The networking services company shrinks its losses for the second quarter by sharply cutting operating expenses.

    General Magic (GMGC) has shrunk its losses by sharply cutting operating expenses for the second quarter ended June 30.

    General Magic incurred a net loss of $6.7 million, or 25 cents per share, compared to a loss of $11.6 million or 45 cents per share for the same quarter last year.

    Revenues, however, continued to slide, hitting $300,000 for the quarter, down from $1.1 million a year ago and $500,000 in the previous quarter.

    The networking services company, which has undergone management changes during the quarter, is pinning its hopes on the rollout of the Serengeti network service. In a conference call today, president and CEO Steve Markman described Serengeti as "the electronic equivalent of an executive assistant."

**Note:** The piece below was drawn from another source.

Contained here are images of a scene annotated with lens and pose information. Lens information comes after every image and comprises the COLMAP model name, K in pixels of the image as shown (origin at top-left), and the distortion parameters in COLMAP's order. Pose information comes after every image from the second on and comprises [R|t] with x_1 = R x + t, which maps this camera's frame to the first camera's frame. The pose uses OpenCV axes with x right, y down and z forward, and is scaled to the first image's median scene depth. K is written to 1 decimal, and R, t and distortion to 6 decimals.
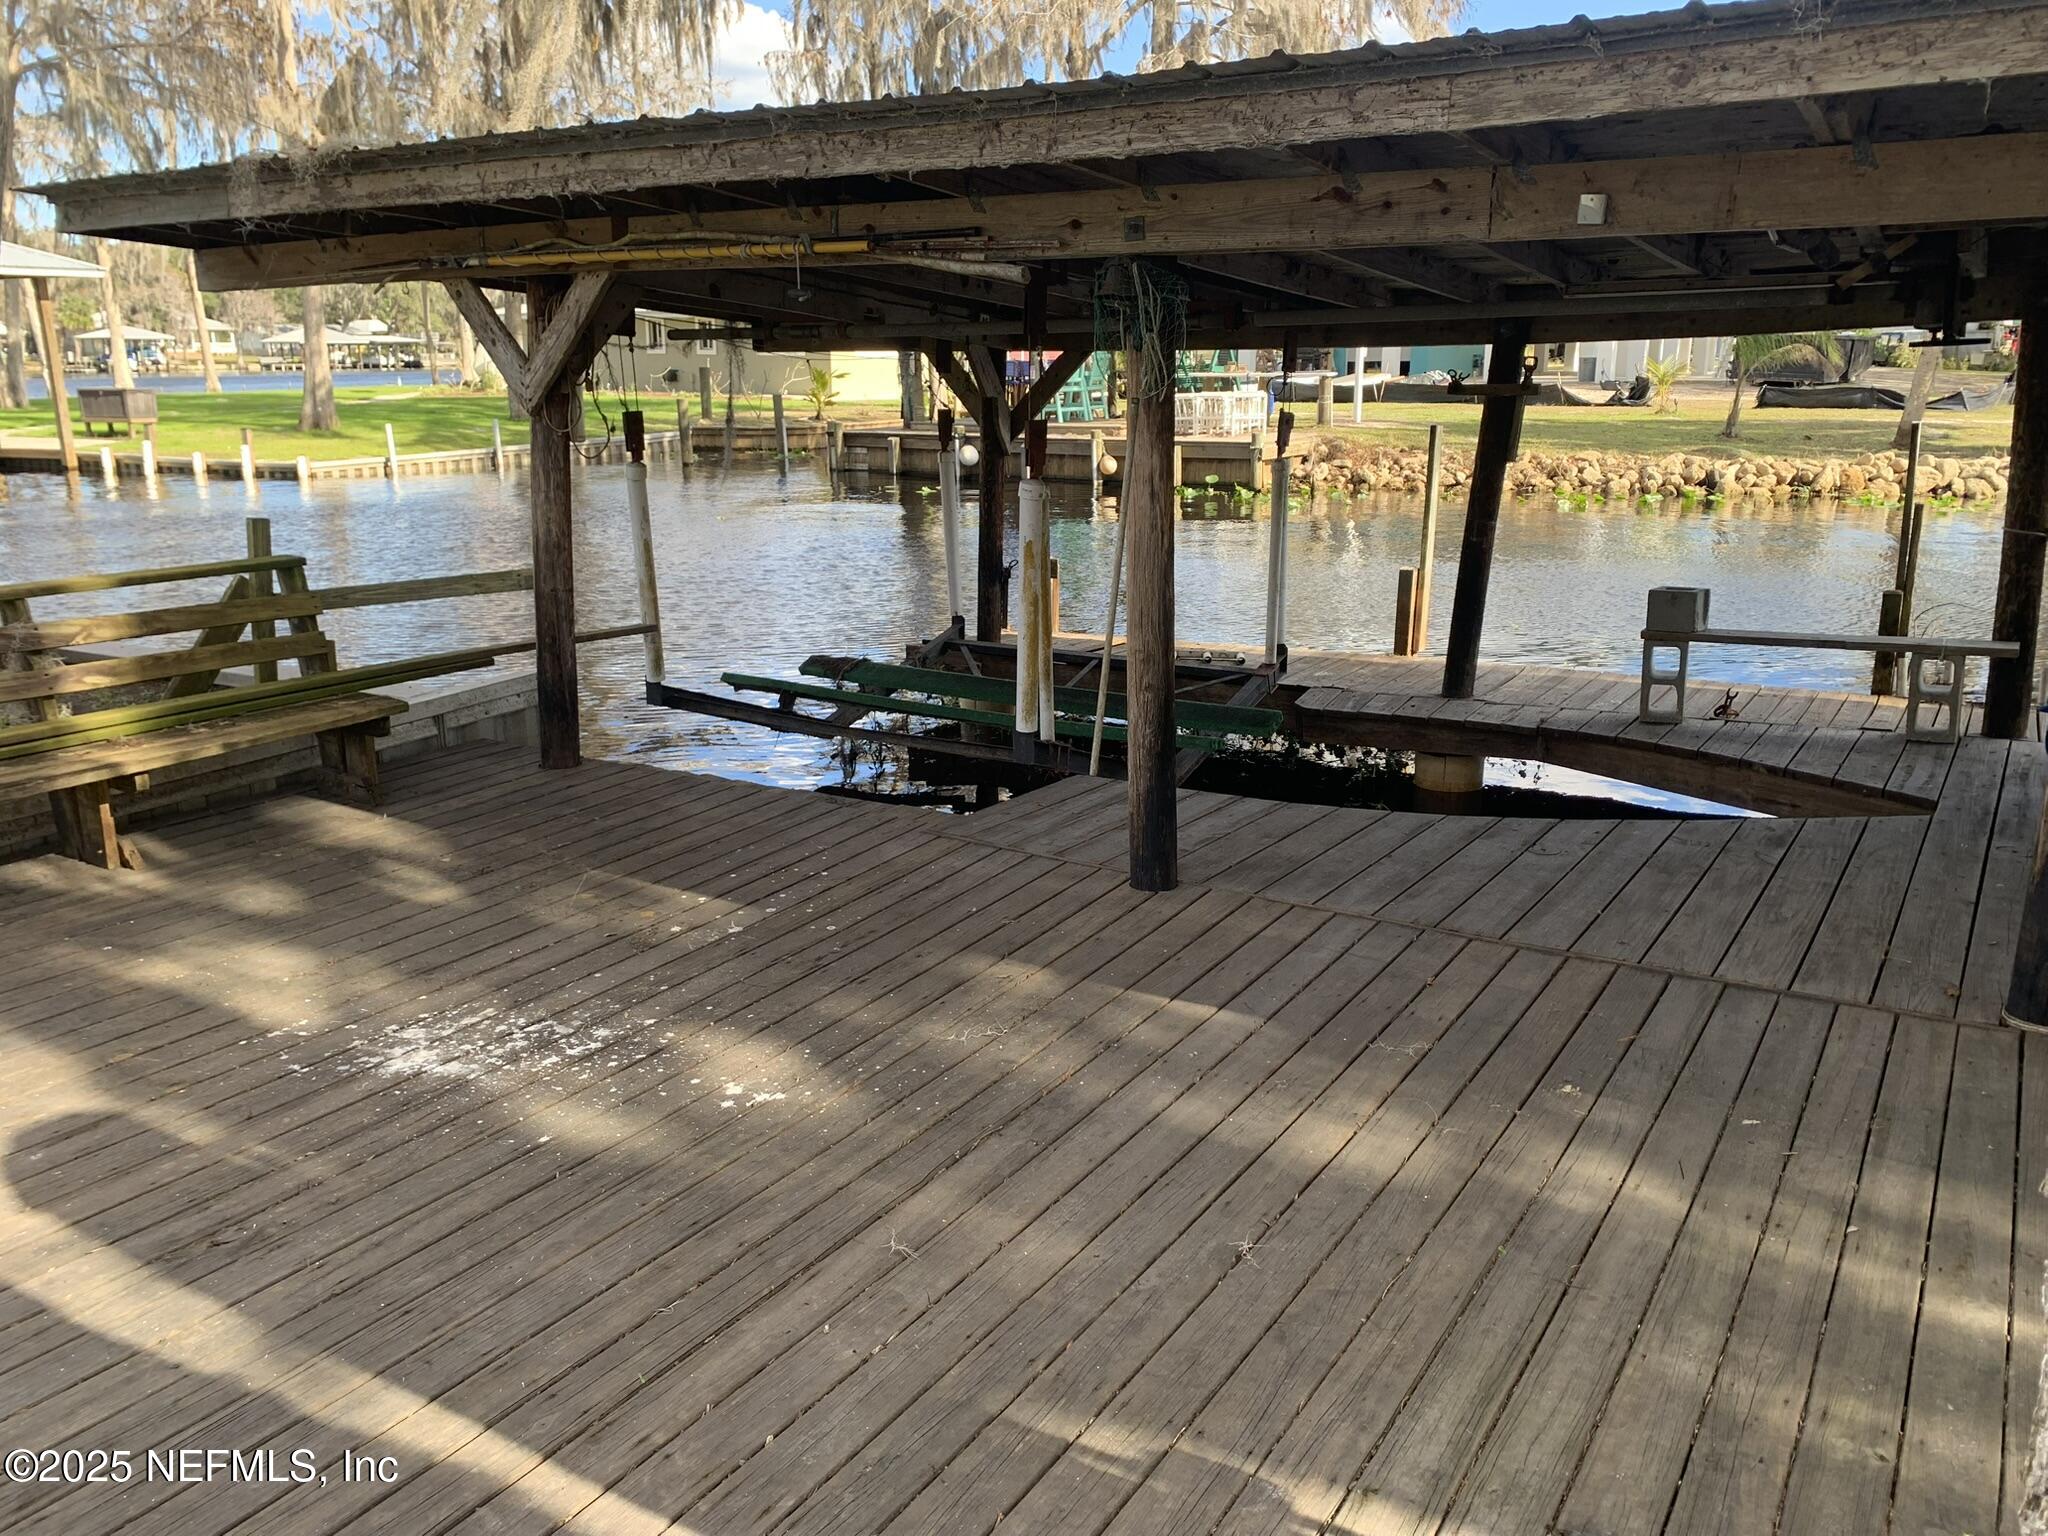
lens RADIAL K [[1555.3, 0, 1020.8], [0, 1555.3, 770.4], [0, 0, 1]] dist [0.000949, 0.009812]
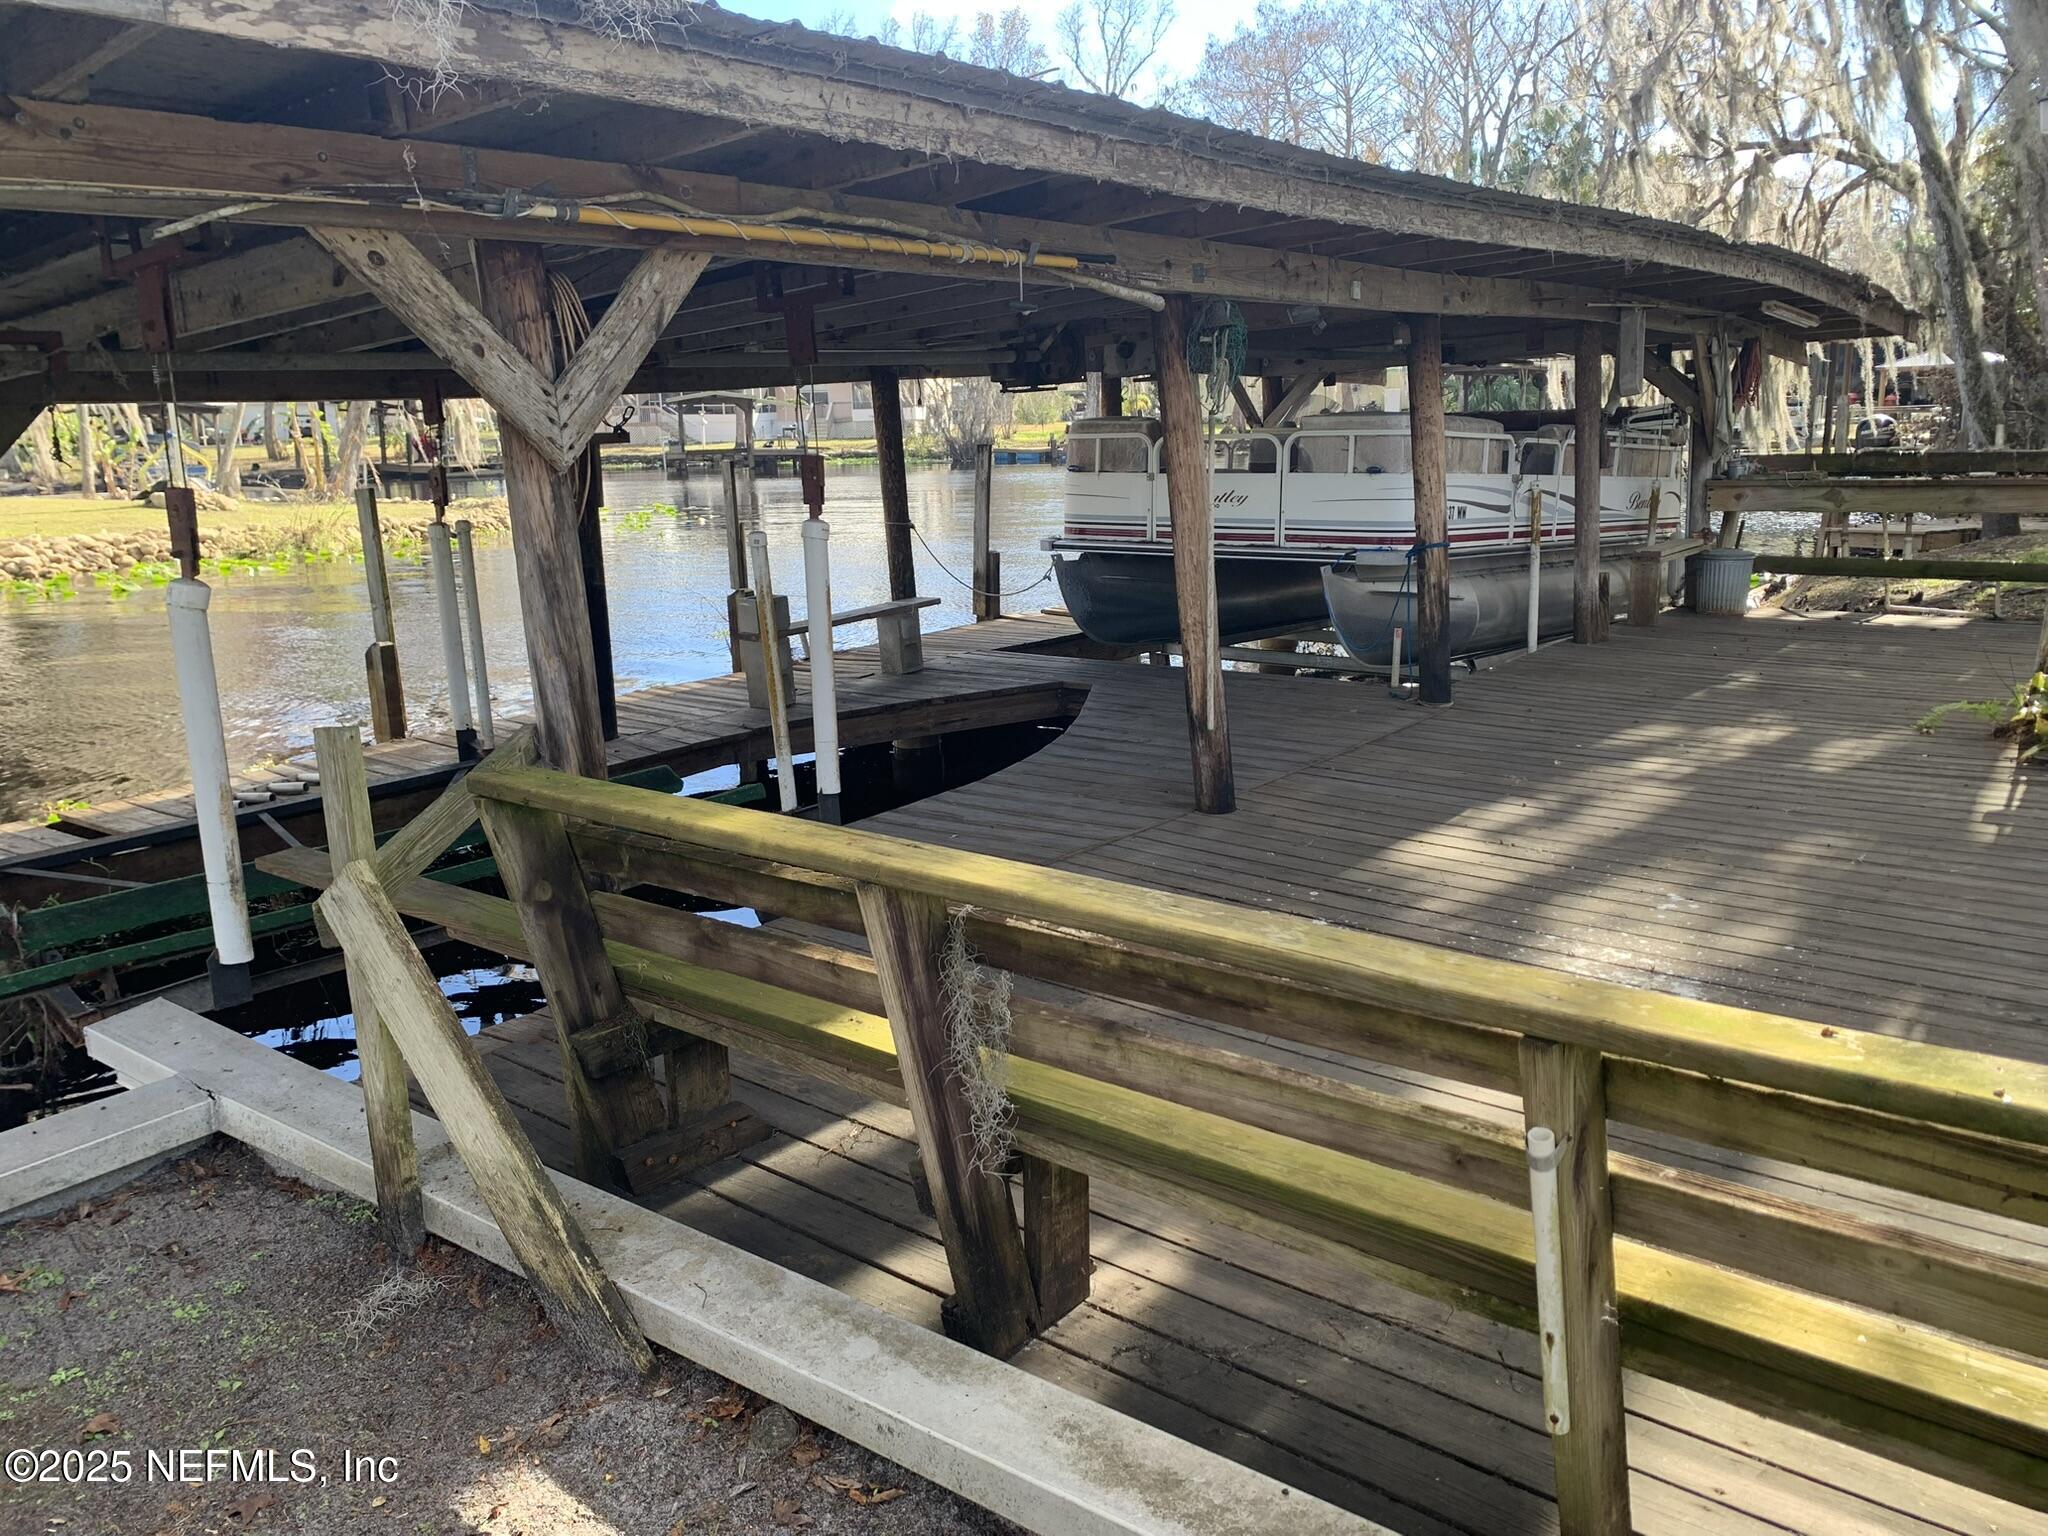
lens RADIAL K [[1555.3, 0, 1017.8], [0, 1555.3, 769.9], [0, 0, 1]] dist [0.000949, 0.009812]
pose [[0.127764, -0.220103, 0.967074, -1.098627], [0.285458, 0.941966, 0.176675, -0.213402], [-0.949837, 0.253486, 0.183179, 0.911782]]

    James McCormick of UB Networks, who was named as chief financial officer on June 11, warned that he doesn't expect revenues to increase in 1997.

    "During 1997 we expect to have no significant revenue as we devote our resources to getting the Serengeti service out in a timely manner," McCormick said in the same conference call.

    Operating expenses decreased to $7.7 million for the quarter, compared to $9.3 million for the previous quarter, and $13.4 million for the same quarter last year.

    However, the cash impact of the savings was offset by payment of obligations accrued in 1996.

    Markman was upbeat about the company's performance for the quarter: "Our team is substantially in place. We are squarely focused on a sound, well thought-out business plan which addresses the most promising opportunities for the company--a plan which we have successfully executed to date."